Certas espécies de bactérias no intestino interagem e ajudam a equilibrar os níveis de colesterol da dieta, usando-o para criar uma molécula que desempenha papéis importantes na saúde humana, de acordo com um estudo publicado na revista Nature Microbiology.

Os animais precisam de quantidades adequadas de colesterol para produzir bílis no fígado, vitamina D e hormônios, e para construir paredes celulares saudáveis. O excesso de colesterol, no entanto, pode se acumular, bloqueando artérias e causando ataques cardíacos e derrames.

O estudo é um dos primeiros a identificar espécies de bactérias intestinais que convertem o colesterol de alimentos de origem animal em uma molécula chamada sulfato de colesterol.

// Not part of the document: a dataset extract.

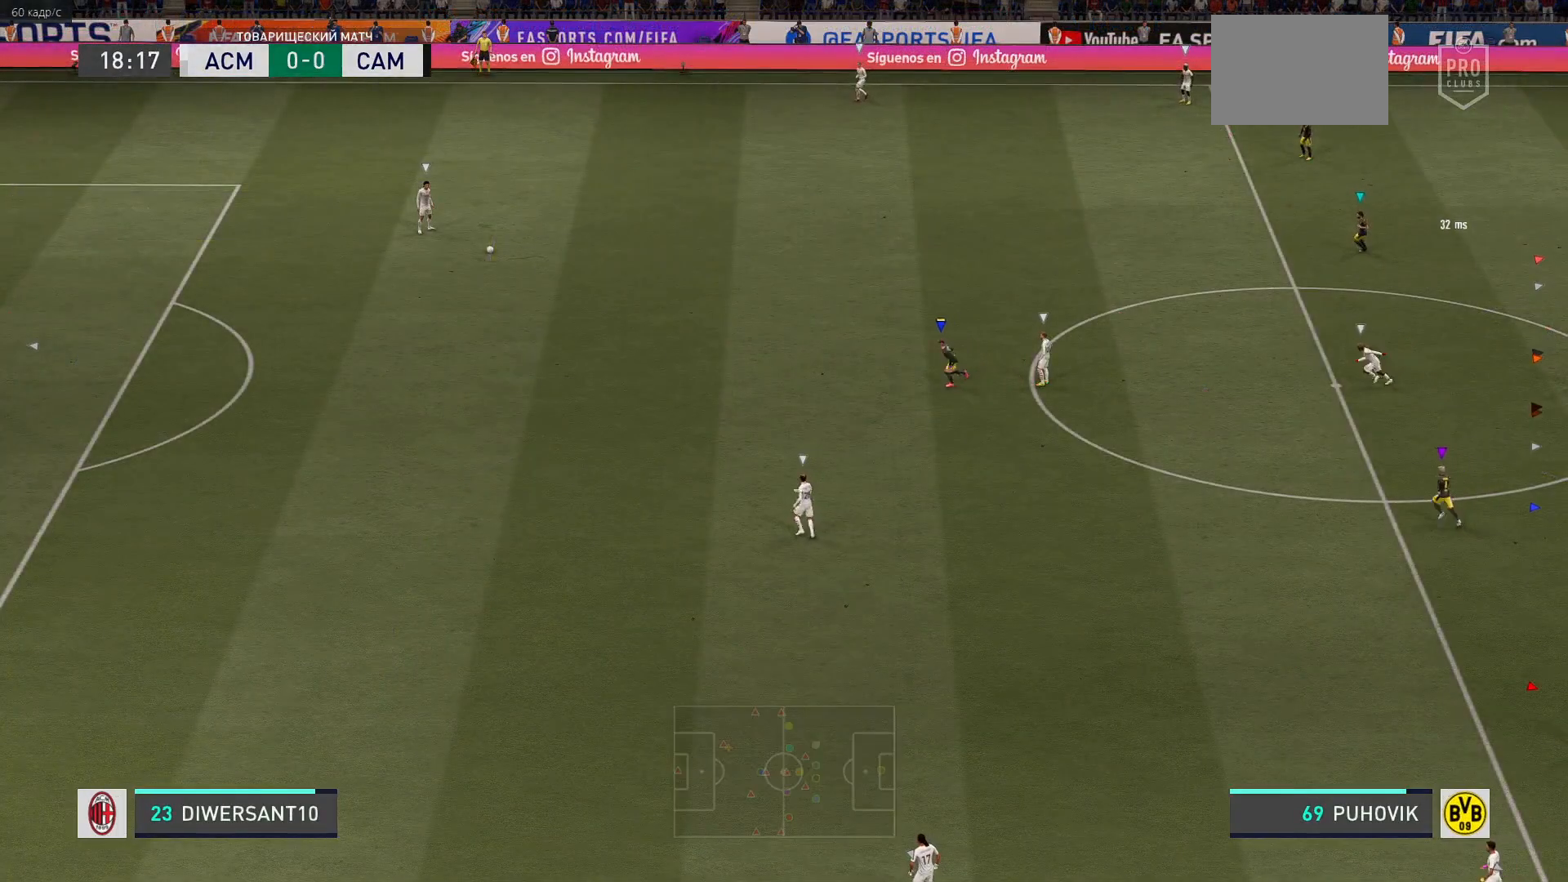
{"dt_ms": 500, "buttons": [], "left_stick": "left", "right_stick": "center", "events": [[150, "left_stick", "left"]]}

Embora mais estudos sejam necessários, as primeiras pistas revelam que o sulfato de colesterol atua como uma molécula de sinalização para uma série de vias biológicas, incluindo aquelas envolvidas na saúde e desenvolvimento infantil, regulando as células imunológicas e a digestão.

Novos tratamentos

O estudo também descobriu que em camundongos, um subconjunto de bactérias chamado Bacteroides ajuda a regular os níveis de colesterol no sangue. A promoção de Bacteroides no início da vida tem implicações para o desenvolvimento adequado em bebês e para a saúde ao longo da vida.

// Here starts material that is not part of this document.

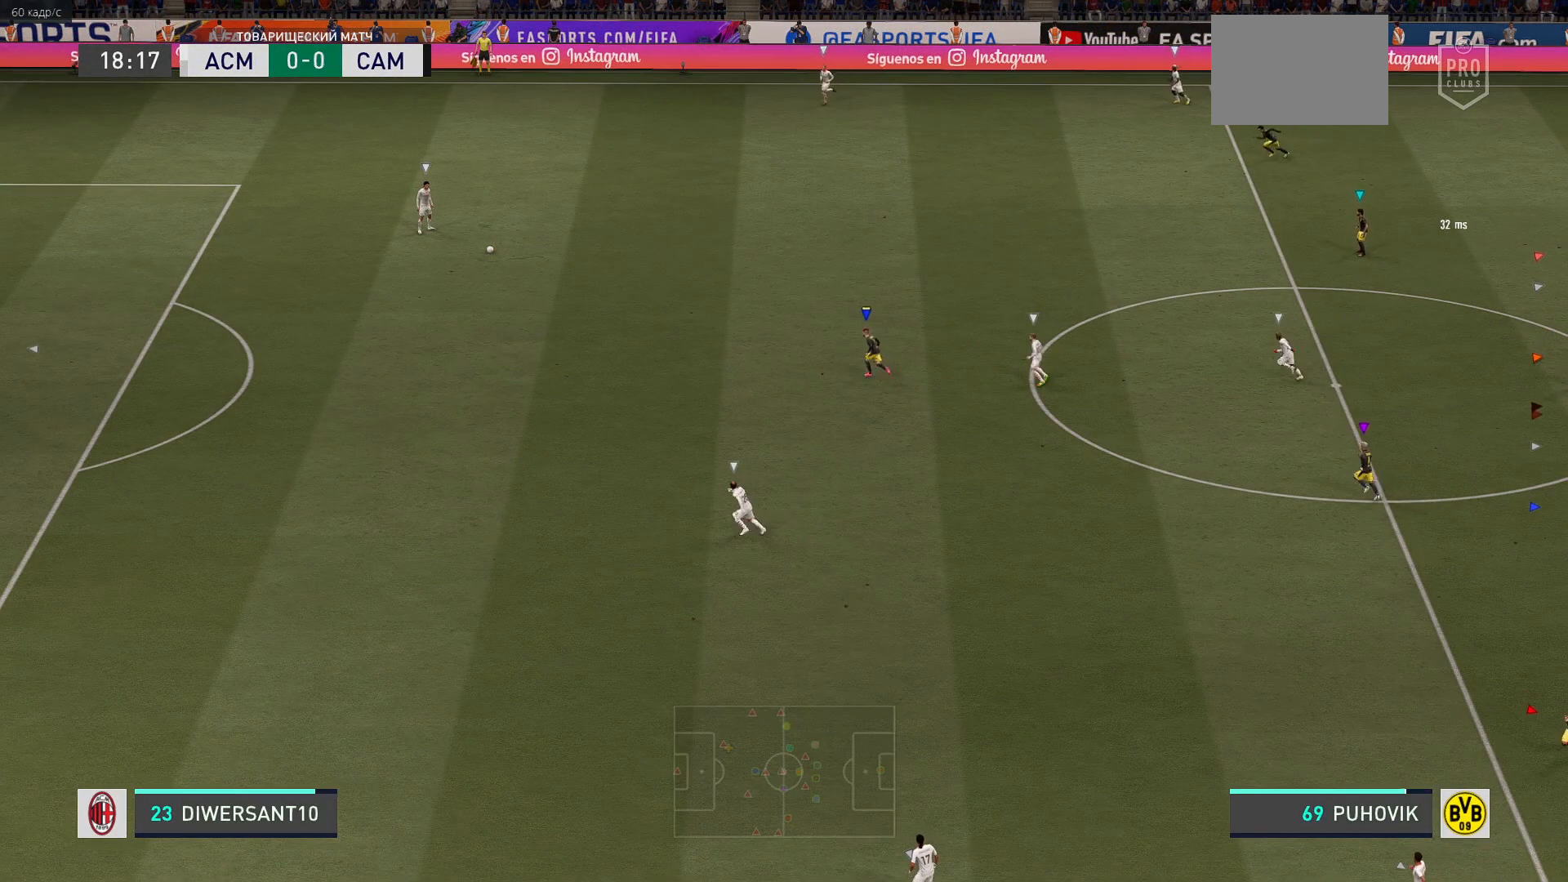
{"dt_ms": 500, "buttons": [], "left_stick": "left", "right_stick": "center", "events": []}
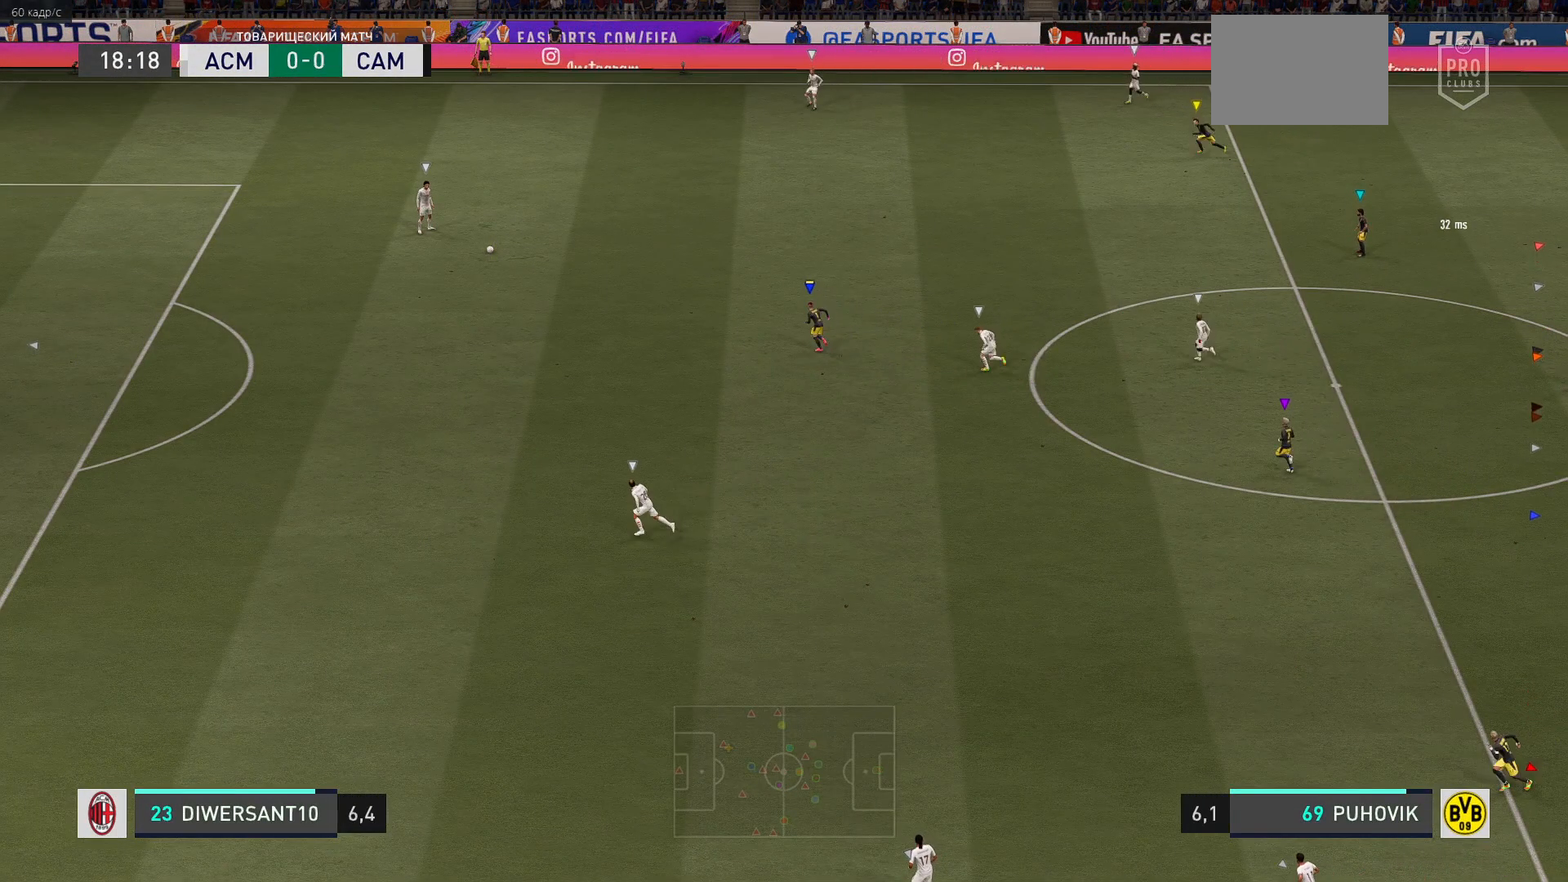
{"dt_ms": 500, "buttons": [], "left_stick": "up-left", "right_stick": "center", "events": [[83, "left_stick", "up-left"]]}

“Isso abre a porta para pensar se a microbiota – ou micróbios específicos – pode remover o colesterol da circulação”, disse Elizabeth Johnson, professora assistente de nutrição molecular na Faculdade de Agricultura e Ciências da Vida da Universidade Cornell (EUA) e autora correspondente do estudo. Henry Le, pesquisador de pós-doutorado, e Min-Ting Lee, estudante de doutorado, ambos no laboratório de Johnson, são coprimeiros autores do estudo.

As descobertas podem levar a novas terapias capazes de substituir a indústria multibilionária de medicamentos para baixar o colesterol. Os tratamentos potenciais podem incluir dietas direcionadas, probióticos ou novos medicamentos derivados das moléculas que essas bactérias produzem, os quais podem reduzir a série de efeitos colaterais que acompanham os medicamentos atuais.

Embora o sulfato de colesterol seja prontamente produzido em tecidos humanos, este estudo é o primeiro a mostrar que a microbiota intestinal também pode produzir sulfato de colesterol. Essa descoberta foi possibilitada por um novo método desenvolvido no laboratório de Johnson, chamado BOSSS (bio-orthogonal labeling sort sequence spectrometry), usado para rotular o colesterol dietético com fluorescência vermelha e rastrear quais bactérias interagem com ele, pois essas bactérias aparecem como vermelho. O sistema foi então usado para sequenciar o DNA dessas bactérias para identificar as espécies.

Relevância

“Através da tecnologia BOSSS, fomos capazes de rastrear quais micróbios estão agindo sobre o colesterol”, disse Johnson. “Então, também aproveitamos a química para saber quais moléculas estão sendo feitas quando [essas bactérias] interagem com o colesterol.”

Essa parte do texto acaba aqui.